* Your objective *
The expected response is the full set of records, unchanged.
--- The input ---
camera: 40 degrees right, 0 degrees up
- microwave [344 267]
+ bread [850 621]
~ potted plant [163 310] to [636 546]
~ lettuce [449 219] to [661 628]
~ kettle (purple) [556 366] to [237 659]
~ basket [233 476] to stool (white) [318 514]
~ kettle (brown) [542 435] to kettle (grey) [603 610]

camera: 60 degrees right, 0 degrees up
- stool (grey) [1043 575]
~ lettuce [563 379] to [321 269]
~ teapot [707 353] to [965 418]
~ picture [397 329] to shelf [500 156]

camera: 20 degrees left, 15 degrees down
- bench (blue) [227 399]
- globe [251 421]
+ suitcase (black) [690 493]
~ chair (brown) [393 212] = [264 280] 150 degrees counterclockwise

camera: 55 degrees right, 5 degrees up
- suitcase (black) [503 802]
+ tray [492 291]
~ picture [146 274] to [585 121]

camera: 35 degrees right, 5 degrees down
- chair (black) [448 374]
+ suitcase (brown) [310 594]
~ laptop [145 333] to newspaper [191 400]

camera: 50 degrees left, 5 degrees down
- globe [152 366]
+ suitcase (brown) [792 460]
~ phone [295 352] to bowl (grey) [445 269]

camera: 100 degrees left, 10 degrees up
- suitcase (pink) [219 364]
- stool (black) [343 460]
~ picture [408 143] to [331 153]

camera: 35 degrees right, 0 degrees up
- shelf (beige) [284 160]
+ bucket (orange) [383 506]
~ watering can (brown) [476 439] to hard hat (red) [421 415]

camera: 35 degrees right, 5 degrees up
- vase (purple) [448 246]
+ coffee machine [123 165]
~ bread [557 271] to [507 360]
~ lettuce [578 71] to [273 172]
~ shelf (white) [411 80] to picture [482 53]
---
* Solved exercise *
camera: 40 degrees right, 0 degrees up
- microwave [344 267]
+ bread [850 621]
~ potted plant [163 310] to [636 546]
~ lettuce [449 219] to [661 628]
~ kettle (purple) [556 366] to [237 659]
~ basket [233 476] to stool (white) [318 514]
~ kettle (brown) [542 435] to kettle (grey) [603 610]

camera: 60 degrees right, 0 degrees up
- stool (grey) [1043 575]
~ lettuce [563 379] to [321 269]
~ teapot [707 353] to [965 418]
~ picture [397 329] to shelf [500 156]

camera: 20 degrees left, 15 degrees down
- bench (blue) [227 399]
- globe [251 421]
+ suitcase (black) [690 493]
~ chair (brown) [393 212] = [264 280] 150 degrees counterclockwise

camera: 55 degrees right, 5 degrees up
- suitcase (black) [503 802]
+ tray [492 291]
~ picture [146 274] to [585 121]

camera: 35 degrees right, 5 degrees down
- chair (black) [448 374]
+ suitcase (brown) [310 594]
~ laptop [145 333] to newspaper [191 400]

camera: 50 degrees left, 5 degrees down
- globe [152 366]
+ suitcase (brown) [792 460]
~ phone [295 352] to bowl (grey) [445 269]

camera: 100 degrees left, 10 degrees up
- suitcase (pink) [219 364]
- stool (black) [343 460]
~ picture [408 143] to [331 153]

camera: 35 degrees right, 0 degrees up
- shelf (beige) [284 160]
+ bucket (orange) [383 506]
~ watering can (brown) [476 439] to hard hat (red) [421 415]

camera: 35 degrees right, 5 degrees up
- vase (purple) [448 246]
+ coffee machine [123 165]
~ bread [557 271] to [507 360]
~ lettuce [578 71] to [273 172]
~ shelf (white) [411 80] to picture [482 53]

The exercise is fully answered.